**Consignes:**
a) Dans le texte sur le plan d'action contre les violences faites aux femmes, énumérez les domaines mentionnés entre parenthèses pour le parcours de reconstruction des victimes.
b) Prolongez le texte sur le plan d'action contre les violences faites aux femmes après sa dernière phrase.

**Extrait de page:**
+ + +
Dans les mois à venir, le dernier plan quinquennal de lutte contre les violences (PAN 2020-2024) doit être élaboré et adopté à tous les niveaux de pouvoir. Jusqu’ici, malgré l’existence d’un Plan d’Action National, la coordination des pouvoirs publics dans la lutte contre les violences est au point mort. Chaque niveau de pouvoir intervient comme bon lui semble, ce qui ne permet que l’éventuel aboutissement de mesures partielles, disparates et parfois même contradictoires. De plus, les PAN ne sont pas budgétisés, ils ne comportent pas d’objectifs chiffrés de réduction des violences et la plupart des mesures sont du ressort de Ministères aux marges de manœuvre limitées, comme l’Egalité des chances. Jusqu’ici donc, les résultats concrets des PAN restent scandaleusement décevants.

Des solutions existent : il suffit de les mettre en œuvre !

Il s’agit cette fois de ne pas louper le coche, en s’appuyant sur les recommandations concrètes (plus de 200 !) avancées par les organisations de terrain dans leur rapport alternatif sur la mise en œuvre de la Convention d’Istanbul. Mais cela implique une rupture profonde avec les politiques actuelles puisque, pour concrétiser une lutte efficace contre toutes les formes de violences faites à toutes les femmes, il est indispensable

- d’investir un budget public conséquent : les violences représentent déjà un coût énorme pour la société[4] qui reste pourtant incapable de les combattre efficacement. Un budget spécifique, articulé à une politique cohérente, permettrait une utilisation plus rationnelle et efficace de ces fonds, notamment en appuyant les associations et services de terrain

- de privilégier la prévention à la répression : la répression n’intervient (quand elle intervient !) que quand le mal est déjà fait. Nous voulons avant tout éviter que les violences se produisent. Cela implique une politique globale et coordonnée de prévention primaire dans tous les domaines (enseignement, médias, formation continue, emploi, service sociaux et de santé, police, justice, administrations publiques, …)

- de garantir le droit à la sécurité pour toutes les femmes sans basculer dans le sécuritaire : les violences faites aux femmes doivent être prises en compte dans leur complexité à chaque étape de la prise en charge des victimes (police, justice, accompagnement, …) pour en finir avec l'impunité. Les mesures de protection contre la récidive doivent être efficaces et les auteurs doivent être amenés à assumer durablement les conséquences de leurs actes. Les victimes doivent obtenir les moyens de reprendre du pouvoir sur leur vie dans leur parcours de reconstruction (santé physique et mentale, emploi, mobilité, revenus, enfants, ...)

- de battre en brèche toute tentative de stigmatisation d’une partie de la population pour en immuniser une autre. Nous sommes tou-te-s concerné-e-s par les violences faites aux femmes. Nous refusons que les droits des femmes soient instrumentalisés au profit de politiques qui s'alimentent de nos peurs pour continuer à démanteler nos droits fondamentaux.
+ + +
**Extrait des données:**

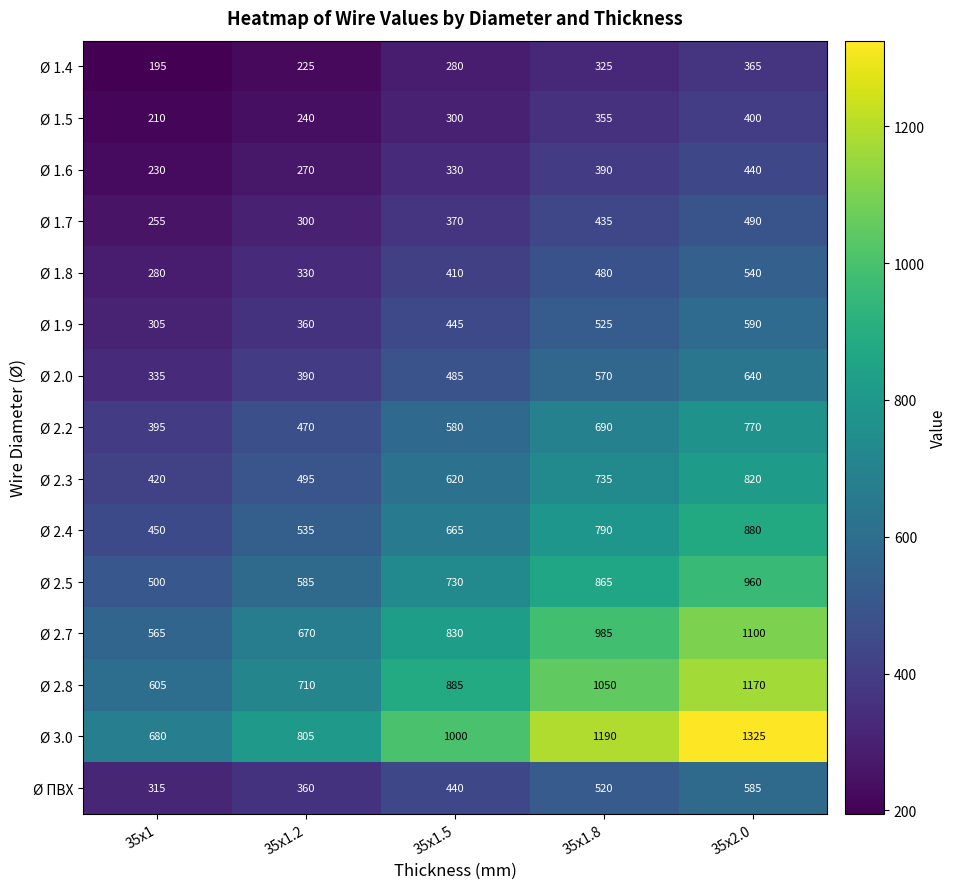

At 35x1.5, list the series in order from smallest to largest.

Ø 1.4, Ø 1.5, Ø 1.6, Ø 1.7, Ø 1.8, Ø ПВХ, Ø 1.9, Ø 2.0, Ø 2.2, Ø 2.3, Ø 2.4, Ø 2.5, Ø 2.7, Ø 2.8, Ø 3.0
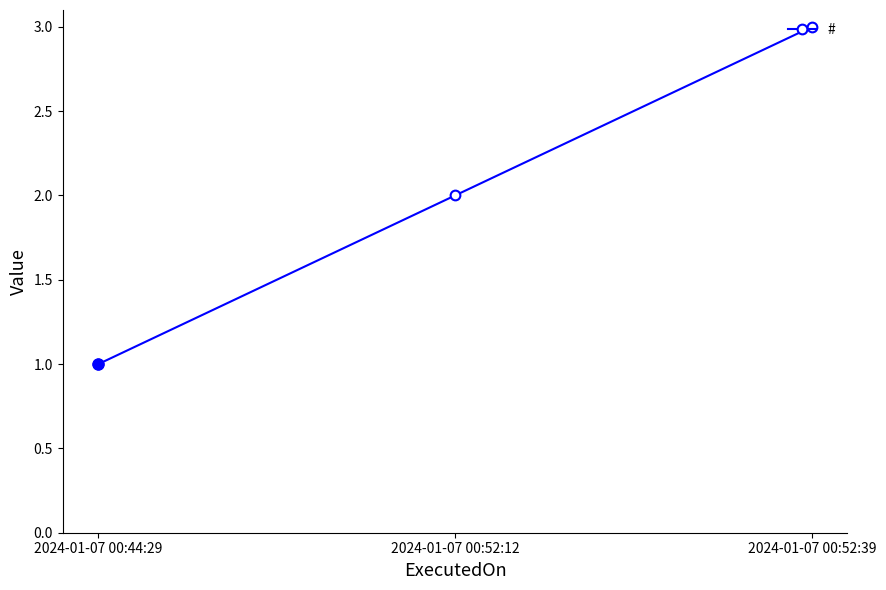

The value at 2024-01-07 00:52:39 is 5. True or false?

False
+ + +
**Réponses attendues:**
a) santé physique et mentale, emploi, mobilité, revenus, enfants

b)
Imposer un changement de cap

Depuis quelques années, partout dans le monde –et en Belgique aussi- les femmes qui dénoncent les violences machistes rencontrent un écho médiatique. La société dans son ensemble prend conscience de l’ampleur de ces réalités. Mais, pour que cette prise de conscience se transforme en changements concrets et en réelles avancées, encore faut-il que les pouvoirs publics prennent leurs responsabilités. Et ça n’arrivera pas tout seul ! C’est quand la colère s’exprime et s’organise largement que la lutte contre les violences faites aux femmes s’impose aux agendas des gouvernements. Ici aussi, nous pouvons rendre ce changement de cap incontournable !

Les associations féministes et les services spécialisés, soutenus par une centaine d’organisations de la société civile à travers la Plateforme Mirabal[5], appellent donc les femmes et les hommes indigné-e-s par cette situation à se mobiliser massivement de deux manières :

Le 24/11/19 : Manifestation nationale à Bruxelles

Pour la 3e année consécutive, une manifestation nationale contre les violences faites aux femmes est organisée ce dimanche 24 novembre à Bruxelles. Départ au carrefour de l’Europe (gare centrale) à 14h. Infos et matériel de mobilisation sur mirabalbelgium.org. Event fb : https://www.facebook.com/events/2401380906575559/

Le 25/11/19 : Actions décentralisées et une minute de bruit contre les violences

A l’occasion de la journée internationale pour l’élimination des violences faites aux femmes, plusieurs actions sont prévues dans différentes villes du pays. Montrons collectivement notre colère avec une minute de bruit contre l’invisibilisation des violences. A 12h pile, faites du bruit partout où vous le souhaitez : dans votre voiture, à votre travail, dans la rue avec un groupe, à vous de décider! Infos et matériel de mobilisation sur mirabalbelgium.org.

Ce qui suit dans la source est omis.